En el medio, una “monitorista” (si estamos por dar a luz) que nos acaricia el brazo para hacer más ameno el dolor, un radiólogo que nos sonríe y nos pregunta el nombre, una enfermera que saluda con cariño sincero y pregunta genuinamente cómo estamos, un pediatra que le roba un beso al bebé que está pesando, un especialista que responde con paciencia nuestras miles de preguntas-acusaciones-divagaciones. Ángeles que van mezclándose con nuestras fantasías y temores, gestos humanos que se intercalan con otros más serios y profesionales, duros o incomprensibles. Llamados a deshoras que nadie considera inoportunos, consultas que duran ratos largos y se convierten en momentos compartidos, encuentros fortuitos para evitar preocupaciones, análisis profundos para obtener resultados claros.
Hombres y mujeres de blanco que entregan horas de vida, de sueño y de todo lo que haya por entregar para poder ser, en esos momentos, un referente que nos indique el camino. Son héroes de capas blancas que utilizan fórmulas imposibles para intentar salvar nuestro mundo. Les entregamos nuestra mayor fragilidad y a veces eso nos lleva a renegar de sus horas de espera, su falta o exceso de precaución, expresión, información o lo que fuera (siempre frente a nuestro lánguido juicio no médico), su caligrafía o la ubicación de su consultorio. Seres humanos en cuyas espaldas cargamos la entidad más preciada y a la vez más frágil que poseemos (o carecemos): la salud. Por ende, les entregamos la vida, o lo que es más fuerte aún, la vida de los nuestros.

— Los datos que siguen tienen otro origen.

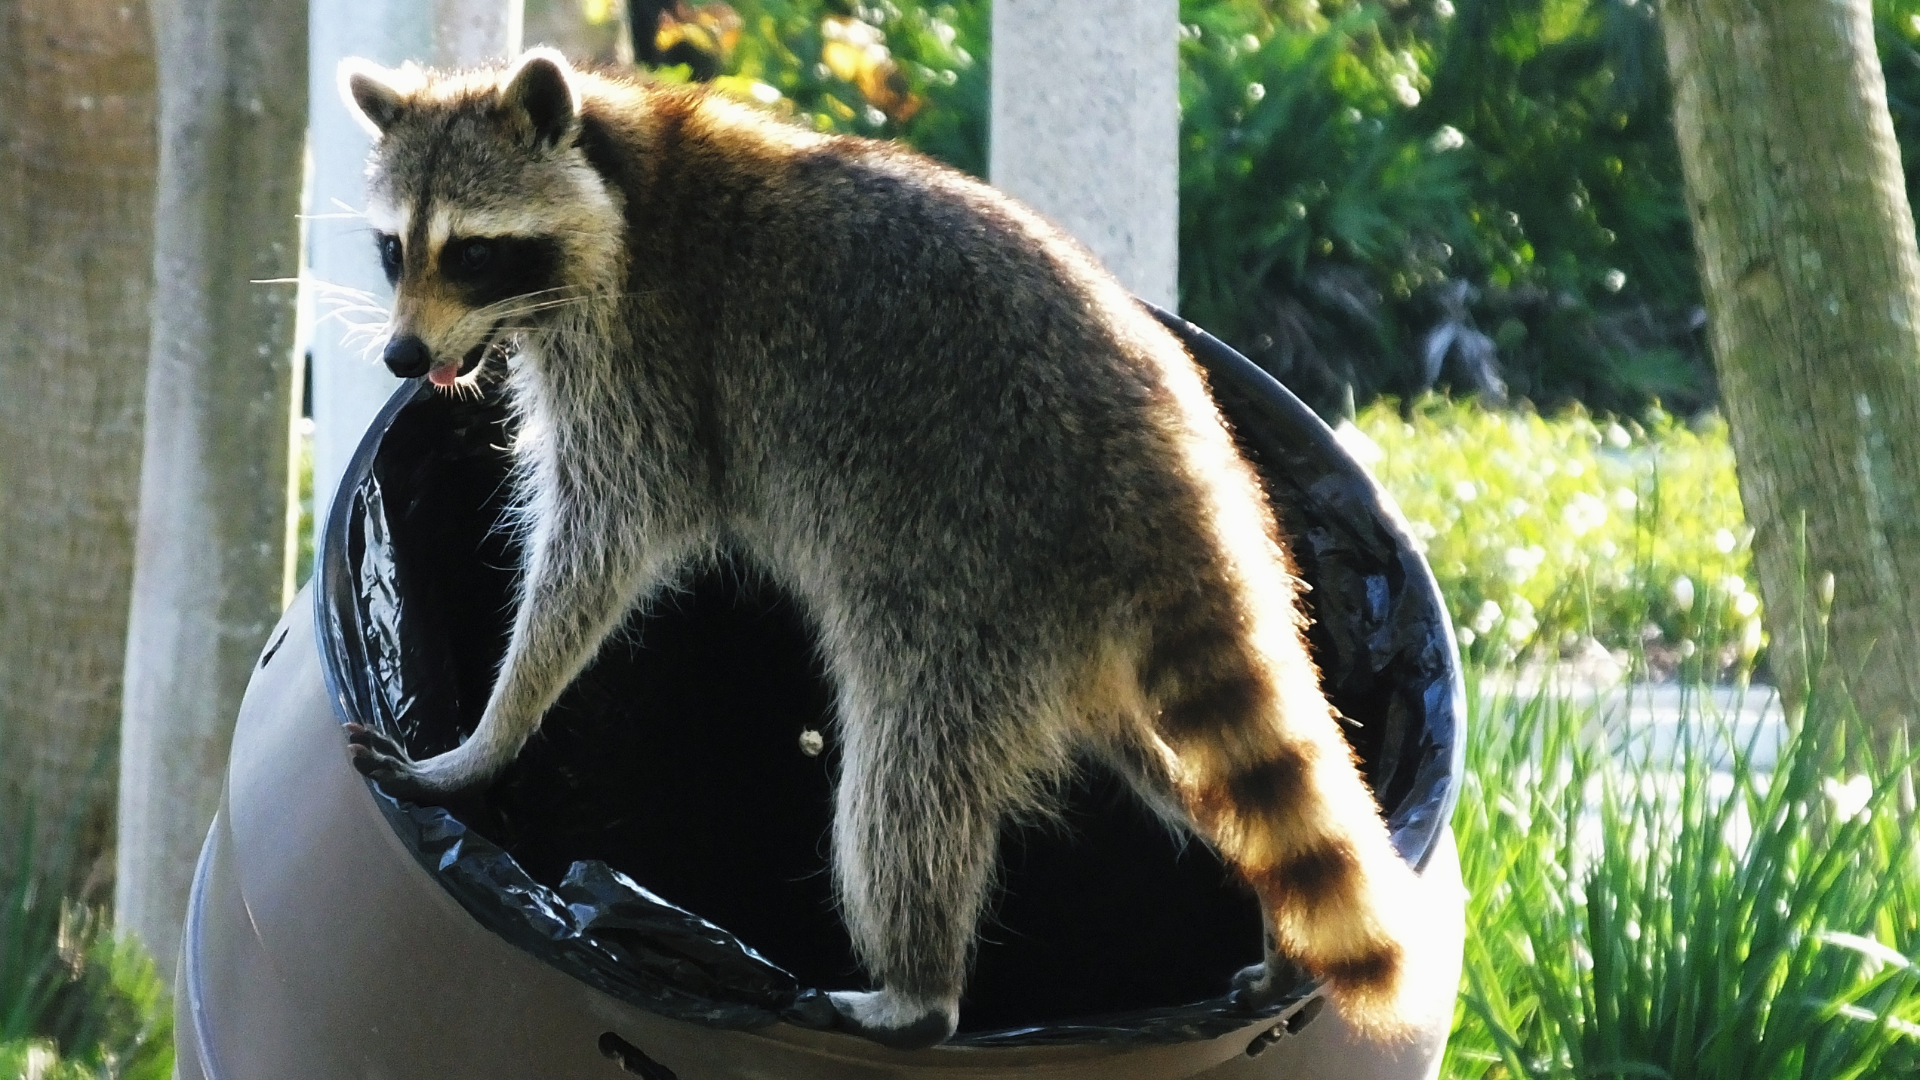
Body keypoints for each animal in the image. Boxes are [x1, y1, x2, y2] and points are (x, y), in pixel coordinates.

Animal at [338, 49, 1434, 1048]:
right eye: (394, 249)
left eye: (474, 253)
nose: (400, 356)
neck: (624, 175)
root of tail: (1174, 471)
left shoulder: (648, 357)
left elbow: (603, 543)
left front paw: (491, 734)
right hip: (1071, 631)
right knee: (1181, 766)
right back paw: (1269, 918)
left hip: (976, 574)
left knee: (908, 767)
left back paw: (917, 990)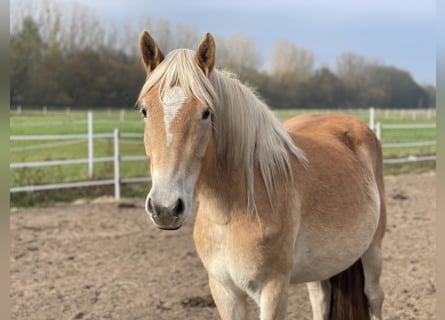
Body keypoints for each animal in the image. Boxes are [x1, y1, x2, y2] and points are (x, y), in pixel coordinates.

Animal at [136, 30, 386, 320]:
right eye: (145, 110)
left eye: (206, 113)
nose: (165, 208)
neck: (231, 213)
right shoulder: (224, 291)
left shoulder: (273, 289)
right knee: (320, 299)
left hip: (373, 249)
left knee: (374, 297)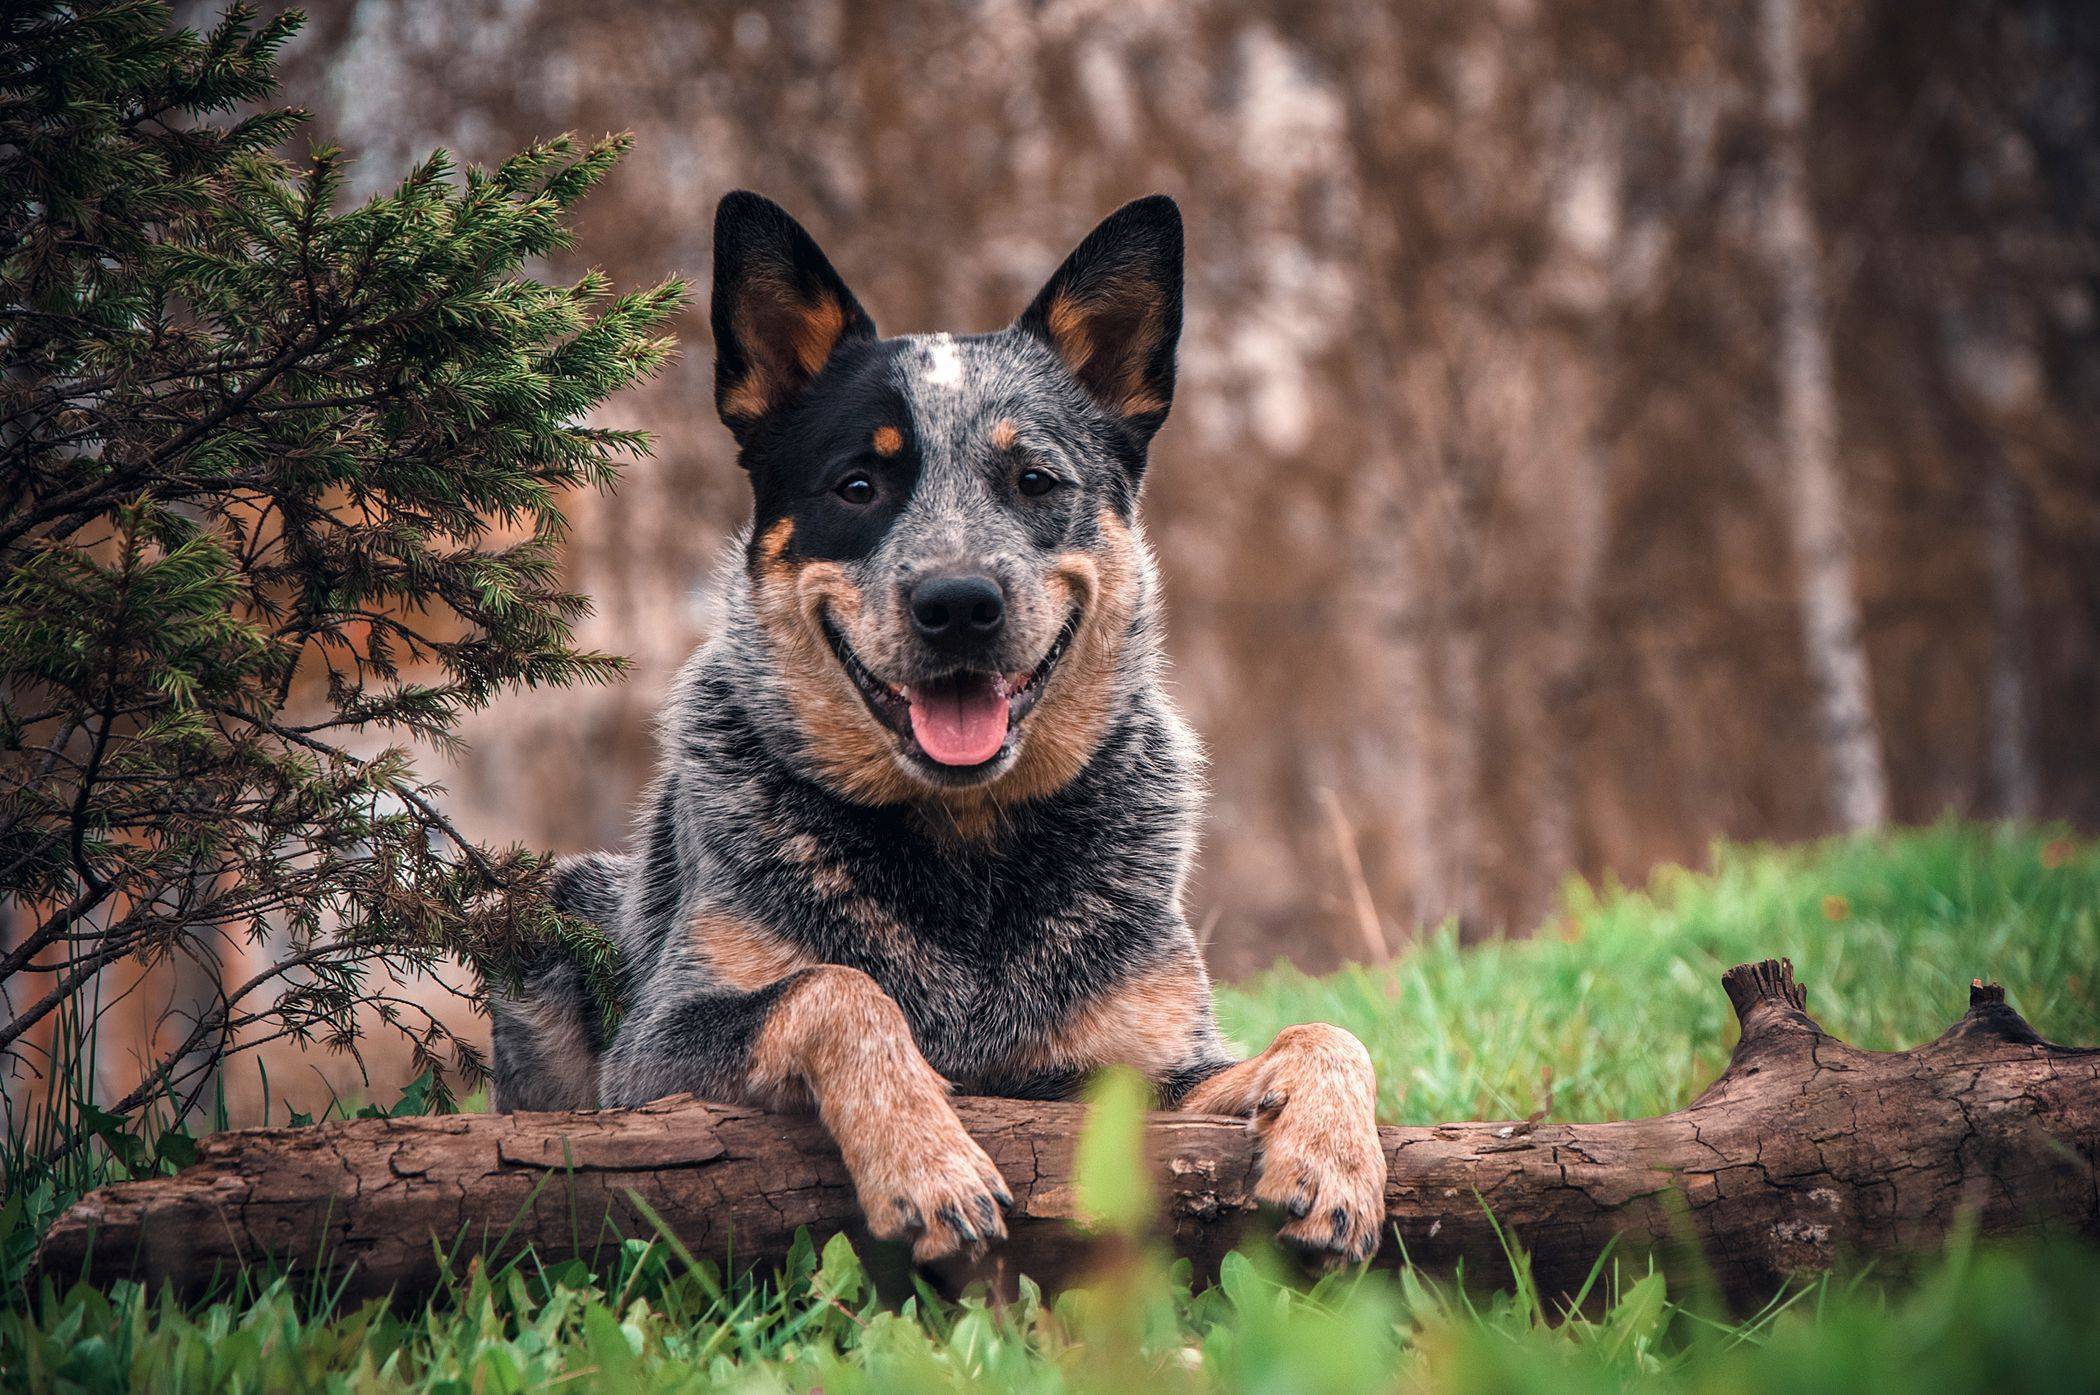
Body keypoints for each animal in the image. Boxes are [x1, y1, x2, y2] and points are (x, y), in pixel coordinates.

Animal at [482, 191, 1385, 1268]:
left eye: (1036, 480)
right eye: (857, 486)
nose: (959, 603)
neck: (966, 841)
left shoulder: (1140, 1064)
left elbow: (1328, 1035)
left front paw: (1336, 1162)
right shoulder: (654, 1056)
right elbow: (837, 989)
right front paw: (929, 1164)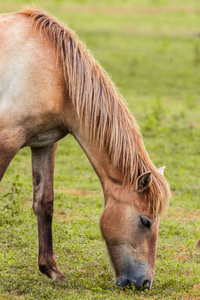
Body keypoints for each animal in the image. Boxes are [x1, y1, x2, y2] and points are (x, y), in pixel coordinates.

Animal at [0, 8, 170, 290]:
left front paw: (52, 270)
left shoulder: (44, 143)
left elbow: (44, 203)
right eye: (145, 221)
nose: (144, 283)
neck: (55, 71)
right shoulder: (7, 140)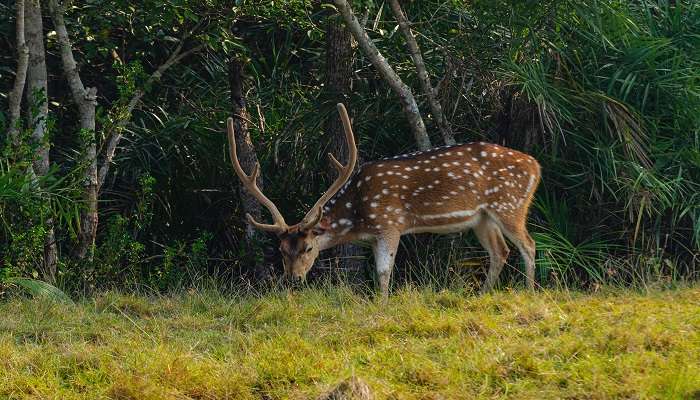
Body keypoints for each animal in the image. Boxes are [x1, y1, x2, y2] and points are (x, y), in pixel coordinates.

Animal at [230, 103, 540, 296]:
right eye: (281, 250)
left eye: (308, 248)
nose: (293, 279)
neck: (358, 216)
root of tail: (536, 166)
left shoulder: (390, 223)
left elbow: (382, 272)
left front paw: (382, 306)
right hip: (482, 217)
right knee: (500, 251)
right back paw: (481, 294)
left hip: (509, 204)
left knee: (528, 244)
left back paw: (528, 291)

Sólo podemos hacerlo porque ellos antes han ofrecido la suya. Nos la dieron el día que se anotaron en su primera materia, y lo continúan haciendo en cada llamado que responden, sea la hora que fuere. Su compromiso con nuestra vida nos compromete con la suya y nos amplía el alcance que creíamos posible de gratitud o reconocimiento. Merecen eso y siempre mucho más de lo que creamos suficiente. Porque su vocación es con la vida, ofrecida desde la suya propia, también finita y condicionada. Hombres y mujeres que no son superhéroes aunque más de una vez querríamos que lo fueran. Nombres que evocamos adentro nuestro cuando nos paramos frente a la cuna esperando a que suene el termómetro, deseando con todo nuestro ser no tener que acudir a ellos. “Ojalá no nos veamos pronto”, decimos en broma al final de una consulta, y le dirigimos aquellas palabras a las personas que más valoramos cuando se hacen necesarias. Contradicción y verdad, como el misterio grande de vivir y de amar en exceso la vida de otro.